Master James concluded the firm's conduct had also been in breach of the CPR "especially of the provisions of CPR 1.3 whereby the parties are required to help the court to further the overriding objective".

The Claimant had initially served a bill of costs totalling £174,565.79 in June 2018. However, it was subsequently conceded that a success fee of £28,088.41 was pursued under an unenforceable CFA, and £20,556 had been claimed at incorrect hourly rates. A replacement bill was lodged in the sum of £116,192.50.

The Defendant successfully applied to disallow the entirety of the bill pursuant to CPR 44.11, which allows a court to reject all or part of the costs being assessed where "it appears to the court that the conduct of a party or that party's legal representative, before or during the proceedings or in the assessment of proceedings, was unreasonable or improper".

Background

The claim had been funded by two Conditional Fee Agreements ("CFA"), one of which was signed pre-LAPSO and the second post-LASPO. The first CFA covered the first three parts of the bill and the final part of the bill was covered by the second CFA.

Points of Dispute were filed.
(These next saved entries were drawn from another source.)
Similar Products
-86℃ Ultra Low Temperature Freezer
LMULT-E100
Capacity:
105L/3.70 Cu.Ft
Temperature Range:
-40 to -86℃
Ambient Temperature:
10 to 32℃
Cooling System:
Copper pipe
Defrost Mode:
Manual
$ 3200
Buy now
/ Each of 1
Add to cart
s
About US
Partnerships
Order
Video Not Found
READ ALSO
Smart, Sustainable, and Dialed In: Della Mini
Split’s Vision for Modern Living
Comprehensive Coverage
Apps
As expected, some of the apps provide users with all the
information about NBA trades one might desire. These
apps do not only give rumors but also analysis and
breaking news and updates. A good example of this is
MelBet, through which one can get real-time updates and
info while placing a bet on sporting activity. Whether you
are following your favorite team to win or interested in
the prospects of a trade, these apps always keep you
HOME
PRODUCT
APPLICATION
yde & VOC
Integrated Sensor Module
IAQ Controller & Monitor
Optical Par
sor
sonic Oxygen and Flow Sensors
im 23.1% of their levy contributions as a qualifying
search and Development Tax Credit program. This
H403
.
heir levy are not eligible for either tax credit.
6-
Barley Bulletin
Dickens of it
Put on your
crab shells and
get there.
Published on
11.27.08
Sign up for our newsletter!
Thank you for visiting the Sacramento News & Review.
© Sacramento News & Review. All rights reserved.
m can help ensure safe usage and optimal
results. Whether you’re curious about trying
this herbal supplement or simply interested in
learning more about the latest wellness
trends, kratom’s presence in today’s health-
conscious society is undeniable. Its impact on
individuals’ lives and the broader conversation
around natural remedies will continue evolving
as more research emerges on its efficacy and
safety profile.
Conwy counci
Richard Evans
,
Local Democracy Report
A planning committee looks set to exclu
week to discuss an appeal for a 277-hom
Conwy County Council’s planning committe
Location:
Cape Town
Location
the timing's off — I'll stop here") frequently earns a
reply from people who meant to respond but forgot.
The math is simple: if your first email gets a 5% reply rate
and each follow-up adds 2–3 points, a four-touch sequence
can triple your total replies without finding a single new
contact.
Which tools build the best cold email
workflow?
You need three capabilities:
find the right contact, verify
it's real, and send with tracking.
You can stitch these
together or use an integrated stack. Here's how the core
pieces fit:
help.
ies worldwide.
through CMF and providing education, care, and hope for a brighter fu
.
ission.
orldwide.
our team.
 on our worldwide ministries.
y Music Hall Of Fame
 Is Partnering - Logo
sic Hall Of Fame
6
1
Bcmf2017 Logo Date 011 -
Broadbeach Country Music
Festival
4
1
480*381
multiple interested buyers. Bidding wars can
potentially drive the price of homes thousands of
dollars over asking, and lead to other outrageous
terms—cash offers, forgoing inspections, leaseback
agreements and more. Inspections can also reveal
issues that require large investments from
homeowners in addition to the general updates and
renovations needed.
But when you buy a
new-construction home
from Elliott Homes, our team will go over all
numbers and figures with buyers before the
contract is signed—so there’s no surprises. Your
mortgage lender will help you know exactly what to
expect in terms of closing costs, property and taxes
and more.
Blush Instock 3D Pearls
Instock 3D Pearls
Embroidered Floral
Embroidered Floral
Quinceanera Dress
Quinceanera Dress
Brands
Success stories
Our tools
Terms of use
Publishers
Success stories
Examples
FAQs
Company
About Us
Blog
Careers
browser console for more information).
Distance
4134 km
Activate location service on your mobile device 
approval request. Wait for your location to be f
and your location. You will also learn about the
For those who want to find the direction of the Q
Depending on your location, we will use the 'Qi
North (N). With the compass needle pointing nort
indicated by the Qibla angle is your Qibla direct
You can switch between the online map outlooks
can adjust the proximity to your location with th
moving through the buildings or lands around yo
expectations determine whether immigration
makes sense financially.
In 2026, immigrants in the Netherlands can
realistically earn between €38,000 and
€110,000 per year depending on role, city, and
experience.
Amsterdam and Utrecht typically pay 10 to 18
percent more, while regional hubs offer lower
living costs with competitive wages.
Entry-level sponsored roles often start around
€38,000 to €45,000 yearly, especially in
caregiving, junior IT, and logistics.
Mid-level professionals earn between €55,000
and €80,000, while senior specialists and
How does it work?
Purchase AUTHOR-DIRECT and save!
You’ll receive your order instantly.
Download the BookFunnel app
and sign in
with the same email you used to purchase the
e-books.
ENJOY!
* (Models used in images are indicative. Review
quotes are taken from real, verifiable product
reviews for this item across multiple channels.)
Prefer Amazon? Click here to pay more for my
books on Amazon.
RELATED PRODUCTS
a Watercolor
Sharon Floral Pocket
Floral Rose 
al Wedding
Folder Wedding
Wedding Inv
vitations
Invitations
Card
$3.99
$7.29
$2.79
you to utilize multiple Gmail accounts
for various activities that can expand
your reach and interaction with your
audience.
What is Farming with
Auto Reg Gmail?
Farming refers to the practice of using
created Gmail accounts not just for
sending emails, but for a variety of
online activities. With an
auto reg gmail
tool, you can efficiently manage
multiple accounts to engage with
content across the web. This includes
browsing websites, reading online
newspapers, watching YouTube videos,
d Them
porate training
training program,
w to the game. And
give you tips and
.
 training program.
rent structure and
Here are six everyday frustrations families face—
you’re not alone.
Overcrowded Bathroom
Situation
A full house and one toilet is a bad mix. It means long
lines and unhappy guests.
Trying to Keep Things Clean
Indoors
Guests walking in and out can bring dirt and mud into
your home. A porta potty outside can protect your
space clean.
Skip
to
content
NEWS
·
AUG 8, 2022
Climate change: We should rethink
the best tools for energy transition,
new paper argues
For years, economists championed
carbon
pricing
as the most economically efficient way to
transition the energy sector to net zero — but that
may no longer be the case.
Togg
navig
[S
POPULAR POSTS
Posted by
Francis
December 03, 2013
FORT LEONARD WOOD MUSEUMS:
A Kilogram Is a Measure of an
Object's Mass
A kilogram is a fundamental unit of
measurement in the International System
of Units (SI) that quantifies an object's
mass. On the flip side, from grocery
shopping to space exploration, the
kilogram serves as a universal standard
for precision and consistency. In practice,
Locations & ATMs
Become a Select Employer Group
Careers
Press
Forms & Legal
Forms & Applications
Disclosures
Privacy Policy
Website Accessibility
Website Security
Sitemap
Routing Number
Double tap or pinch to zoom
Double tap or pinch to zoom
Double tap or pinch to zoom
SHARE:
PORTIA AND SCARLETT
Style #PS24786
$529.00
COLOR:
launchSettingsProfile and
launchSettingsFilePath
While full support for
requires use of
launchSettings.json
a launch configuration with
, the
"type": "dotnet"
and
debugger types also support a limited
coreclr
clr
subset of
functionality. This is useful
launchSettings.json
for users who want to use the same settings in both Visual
On reviewing the documents, Master James stated that it was clear that the Claimant clearly believed the first CFA was valid and enforceable.

However, prior to the hearing, the Claimant's solicitors submitted the second CFA was retrospective and covered all of the work done in parts one, two and three, as well as four of the bill; all in the absence of a cancellation notice for the first CFA.

Master James found that this was clearly incorrect; upon examination of the Claimant's solicitors' file there was nothing to suggest the Claimant had been advised that the second CFA was intended to have retrospective effect covering the entirety of the bill.

Indeed, Master James stated that such a move would have been a "colossally bad bargain" on the part of the Claimant, and in the absence of independent advice, would have created a conflict of interest with his solicitors. Therefore, there was no retainer under which parts 2 and 3 of the bill could be recovered.

In addition, the Claimant had signed a notice of cancellation for the second CFA in June 2015, and had not signed a new agreement.

Master James concluded the bill "should be something like one third of the figure it started out at, and that it would be well below the threshold for provisional assessment", meaning the court fee would have been lower and the costs limited to £1,500.00 + VAT. Those errors had wasted court time in dealing with an incorrect bill.

Counsel for the Claimant asked the Court to restrict any disallowance to the amount claimed for drawing and checking the bill and the court fee.

Outcome

Master James held that the bill should have totalled £59,933.10, 34% of that originally claimed. This vastly reduced bill was also considered in the context of numerous examples of documents which had been signed "without any proper regard for the need to fact-check and ensure that matters were dealt with properly".

Counsel for the Claimant made submissions seeking to relying upon (and distinguish) the case of Bamrah v Gempride, by arguing that the errors identified were genuine mistakes, and therefore a reduction of less than 50% (the figure applied in Bamrah) should apply.

Master James disagreed, finding that the case turned on its own facts, and that "on the facts of the case, the conduct of [the Claimant's solicitors] warrants disallowance of what is left of the bill".